What’s the consequence? A detention. No, I’m not kidding.

Bullying is dealt with an administrative level, not a staff or clerical one. I have to explain this a lot, and I don’t know why because no teacher has the power to do more than a write-up and a detention. It’s up to the administrators to take any further action. After a write-up and detention, I have no more power.

But Aren’t Write-ups Recommendations?

That Teacher Life: Why Bullying Is Allowed In Most Schools

No. Write-ups are just reports of what actually happened and what I did as a teacher.

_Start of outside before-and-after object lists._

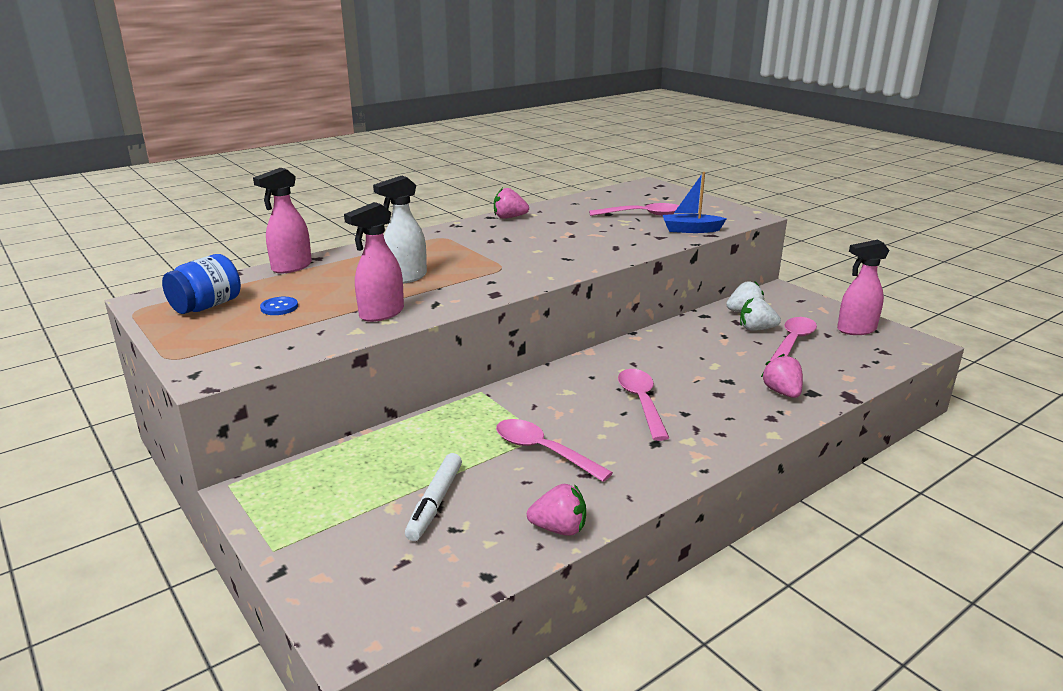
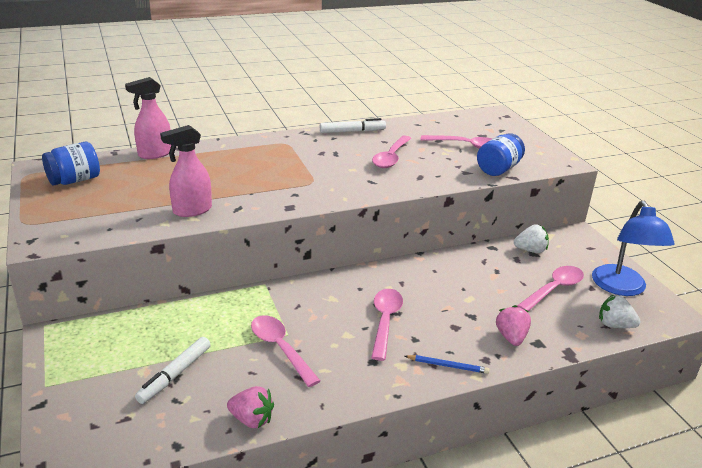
camera: 15 degrees right, 5 degrees up
(279, 307) = (123, 191): blue button -> none
(405, 278) = (232, 179): white spray bottle -> none
(509, 217) = (352, 131): pink strawberry -> white marker
(571, 235) = (391, 157): none -> pink spoon
(691, 230) = (498, 169): blue boat -> blue jar
(737, 431) = (447, 366): none -> blue pencil
(756, 329) = (529, 270): white strawberry -> white strawberry (614, 325)
(856, 330) = (622, 288): pink spray bottle -> blue lamp

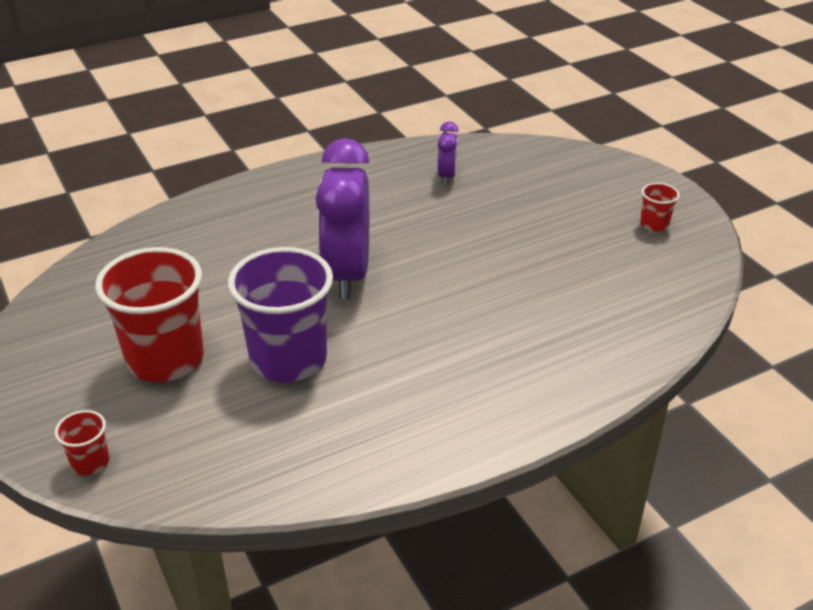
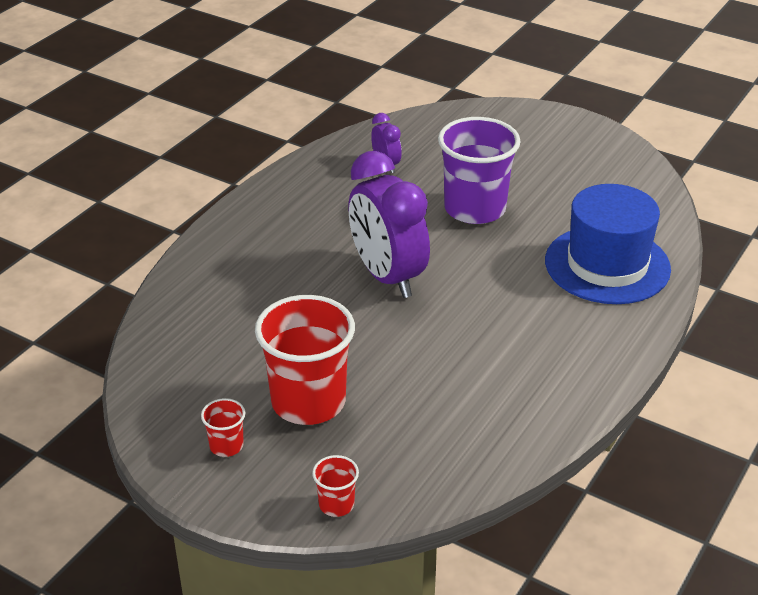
camera: 30 degrees left, 0 degrees up
(288, 359) = (410, 361): purple cup -> purple cup (475, 209)
(571, 340) = (607, 265): none -> blue hat
(654, 224) = (585, 153): red cup -> red cup (226, 446)

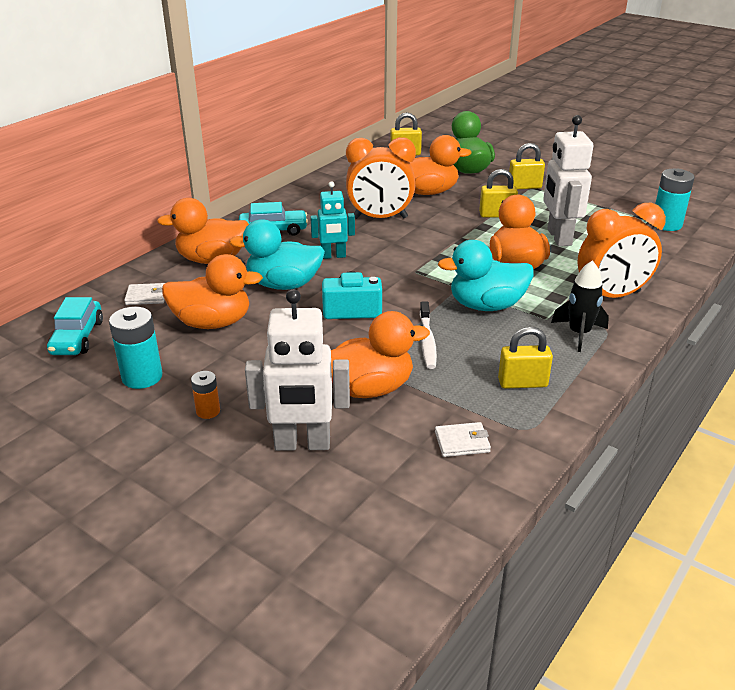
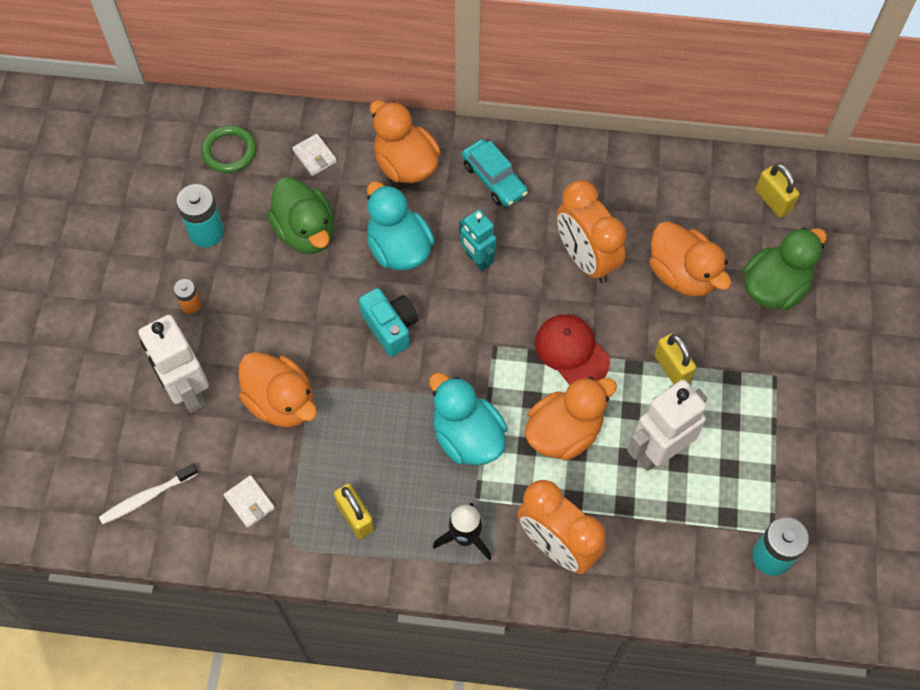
camera: 60 degrees right, 30 degrees up
(77, 337) = (229, 151): turquoise car -> green ring
(212, 323) = (305, 232): orange duck -> green duck
(427, 341) = (376, 413): white toothbrush -> white toothbrush (147, 497)
(450, 244) = (571, 351): none -> red cap
(524, 187) = (770, 368): yellow padlock -> none

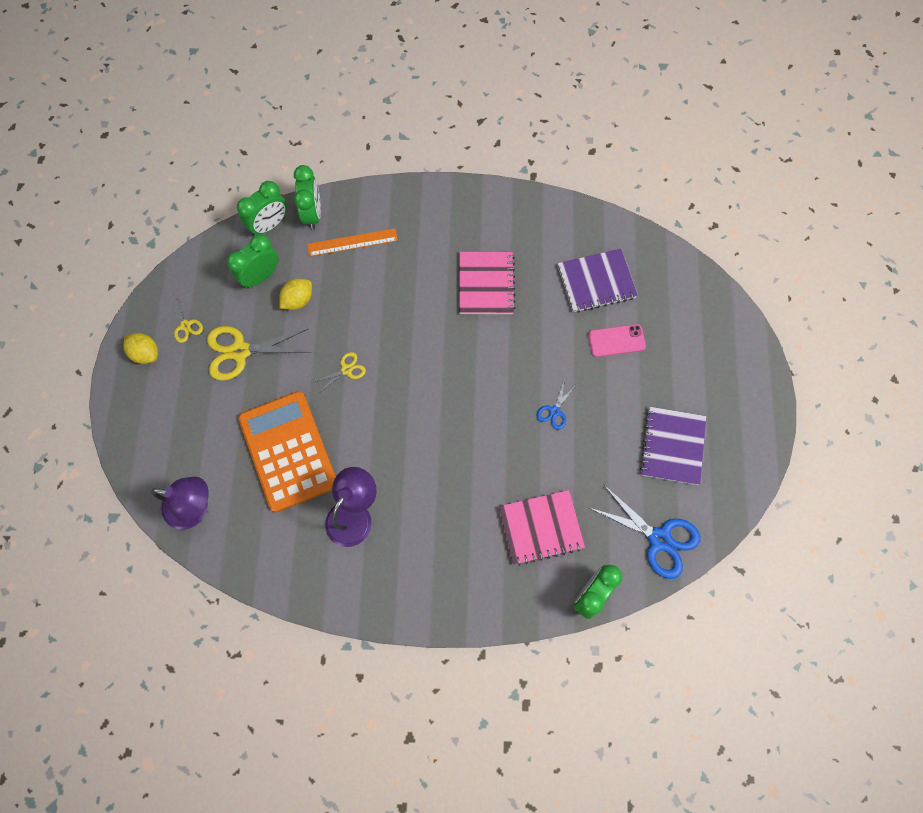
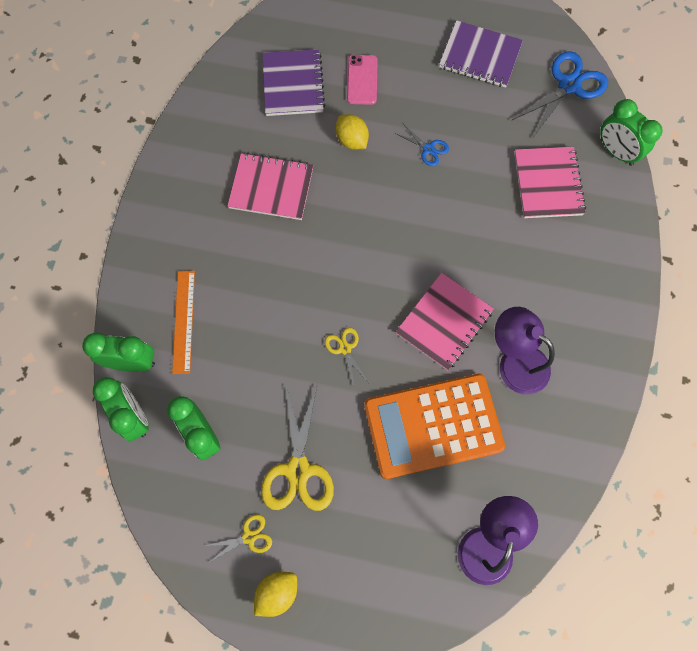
camera: 80 degrees left, 0 degrees up
(298, 300) = (245, 393): yellow lemon -> yellow lemon (352, 140)
(382, 448) = (444, 322): none -> pink notebook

Why Don’t The Administrators Do More?

Honestly? I can’t speak for anyone else’s school district since I don’t work there. But I do know that most of the reason nothing happens to bullies is because our state watches suspension and expulsion rates. The rates impact any administrators state evaluation, just like classroom management and control impacts a teacher’s evaluation. It’s more important to our state the students are in the building learning, and if they are constantly being suspended, they could repeat their respective grade.

The process goes like this: write-up, classroom detention, administrative action including, but not limited to another write-up, behavioral contract, Saturday school, suspension, school transfer, and expulsion.

In my four years of teaching, I’ve seen the same students being bullied by the same person, and I had only one case where a student was suspended. The suspension was two days. The other instances never progressed past the behavioral contract, even when they were violated. And every student that bullied while I was there continues to do it. It’s not always the same person they bully, but their behaviors do not change and they make some students feel unsafe coming to school.

Why Don’t The Parents Do Anything?
That Teacher Life: Why Bullying Is Allowed In Most Schools

Are you kidding me with this? Read my previous Takes about the dumb things they say to me just because their student is rude towards me, and I’m the adult. You really think they care about what happens to another student?

Some might, but other than claiming to ‘talk’ to their child about their bullying, they do nothing more. Actually, I had a parent tell me that the bullied kid shouldn’t be a p**** about it. And yes, that’s in a previous Take.

The only time a parent cares is when their child is the victim in most cases. Otherwise, they tend to stay silent.

Remember when I told you about the student who was suspended for two days? I actually called her mother to say she couldn’t get make-up work until she returns to school. Her mom didn’t care about her schoolwork. She actually cussed me out for reporting her for bullying and saying that had she known her daughter was being that way towards other students, she would have handled it. She then called me an idiot and hung up the phone.

Yeah. That escalated quickly.

Maybe The Bully Has Their Own Problems
That Teacher Life: Why Bullying Is Allowed In Most Schools

Pardon my language, but absolutely I hate when people say that dumb shit to me. This is literally the one time where I don’t care what happened to the bully. There is no excuse for making someone else miserable just because you are. That’s how student suicides and school shootings happen by sympathizing with the bully instead of the victim. If something is wrong, then the student should talk to a teacher or principal, not make someone else's life a misery.

Look, I know teaching for four years doesn’t make me an expert, but it does annoy me that In that time, I haven’t seen much done about bullying. Part of it is state law that gets in the way of actually being able to do anything, but it’s also the fear administrators have when they suspend or expel too many students. Under law, it’s very hard to prove bullying. And I, being a teacher, do not have the power to change how my bosses and supervisors operate.